O Idec considera que o modelo de semáforo apresenta vários pontos negativos. “À primeira vista, as pessoas até consideram o uso de cores atrativo, mas se você pedir para elas identificarem o que é saudável terão dificuldade. Ela vai achar mais saudável o que tem dois verdes e dois amarelos ou o que tem três verdes e um vermelho? Essas escolhas não são claras”, aponta Ana Paula. Além disso, acrescenta, a ideia de ponto de corte que a indústria propõe é por porção. O fato de a informação ser dada por porção dificulta a comparação entre alimentos com porções diferentes.

Neste momento, estão sendo debatidas na Anvisa as evidências disponíveis para apoiar a adoção de um modelo ou de outro. Após esse debate, a diretoria colegiada da agência vai abrir esse processo a uma consulta pública, no final deste ano ou início do ano que vem. Encerrada a consulta pública, a diretoria colegiada da Anvisa deve aprovar uma resolução definindo as novas regras.

“Quanto açúcar tem num toddynho?”

No dia 9 de novembro, o Núcleo Interdisciplinar de Prevenção de Doenças Crônicas na Infância, da Pró-Reitoria de Extensão da Universidade Federal do Rio Grande do Sul (UFRGS) realizou uma atividade no centro de Porto Alegre para divulgar a campanha “Você tem o direito de saber” e alertar a população sobre a falta de informação nos rótulos de alimentos.

Em parceria com o Movimento dos Trabalhadores Rurais Sem Terra (MST) e com as secretarias municipal e estadual de Saúde, professores e nutricionistas da UFRGS distribuíram material de divulgação da campanha e conversaram com a população sobre os riscos que alimentos processados e ultraprocessados podem trazer à saúde.

A médica Noemia Perli Goldraich, coordenadora do Núcleo, destaca que, no atual modelo de rotulagem, a população não consegue saber o que há dentro dele. “As letras são muito pequenas e a linguagem não é clara. Você não encontra a palavra ‘açúcar’, por exemplo. O sal aparece como sódio. Nesta atividade que realizamos na quinta-feira, no centro de Porto Alegre, nós pegamos produtos como um “toddynho” e perguntamos para as pessoas se elas sabiam quanto açúcar tinha ali. Quando lemos o rótulo, não aparece açúcar, só carboidrato. Uma mãe jamais vai saber quanto açúcar tem ali dentro”, diz Noemia Goldraich.

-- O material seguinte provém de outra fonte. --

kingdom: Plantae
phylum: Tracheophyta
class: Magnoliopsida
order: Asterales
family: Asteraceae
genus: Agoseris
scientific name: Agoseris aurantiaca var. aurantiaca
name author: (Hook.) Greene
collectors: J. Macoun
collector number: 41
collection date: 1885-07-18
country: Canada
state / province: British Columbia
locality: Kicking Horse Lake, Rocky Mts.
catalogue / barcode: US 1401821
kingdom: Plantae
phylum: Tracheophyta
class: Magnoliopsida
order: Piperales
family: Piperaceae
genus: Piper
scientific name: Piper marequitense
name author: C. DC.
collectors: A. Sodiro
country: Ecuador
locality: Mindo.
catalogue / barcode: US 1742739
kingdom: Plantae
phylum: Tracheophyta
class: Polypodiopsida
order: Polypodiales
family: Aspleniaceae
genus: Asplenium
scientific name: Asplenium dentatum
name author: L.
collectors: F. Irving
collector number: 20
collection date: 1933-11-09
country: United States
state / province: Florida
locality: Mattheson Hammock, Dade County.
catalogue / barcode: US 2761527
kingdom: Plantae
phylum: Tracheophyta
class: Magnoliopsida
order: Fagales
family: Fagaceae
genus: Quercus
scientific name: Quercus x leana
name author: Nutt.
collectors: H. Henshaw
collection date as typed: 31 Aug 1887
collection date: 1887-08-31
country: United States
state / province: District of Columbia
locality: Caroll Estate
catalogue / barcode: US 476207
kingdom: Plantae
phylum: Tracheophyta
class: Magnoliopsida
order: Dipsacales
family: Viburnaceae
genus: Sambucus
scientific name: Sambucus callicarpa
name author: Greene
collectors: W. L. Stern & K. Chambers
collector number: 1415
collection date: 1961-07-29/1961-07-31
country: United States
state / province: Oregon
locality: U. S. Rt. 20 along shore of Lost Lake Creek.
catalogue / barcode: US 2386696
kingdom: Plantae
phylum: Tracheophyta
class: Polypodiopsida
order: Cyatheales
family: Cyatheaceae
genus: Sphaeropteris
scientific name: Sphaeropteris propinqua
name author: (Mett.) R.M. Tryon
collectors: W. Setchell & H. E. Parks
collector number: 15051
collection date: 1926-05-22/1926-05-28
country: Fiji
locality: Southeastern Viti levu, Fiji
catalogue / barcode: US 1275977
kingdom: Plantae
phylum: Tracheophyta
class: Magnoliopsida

Um grama de sal é igual a 500 miligramas de sódio, acrescenta a médica. “Quem é que vai andar com uma calculadora fazendo essas contas, ainda mais com aquelas letras minúsculas? Não tem como. Esse tipo de rotulagem é uma enganação, ela não diz nada pra ninguém. Por isso defendemos esse modelo dos triângulos, vigente no Chile, que diz claramente ‘muito sal’, ‘muito açúcar’, ‘muita gordura trans’. A indústria está enlouquecida com isso”.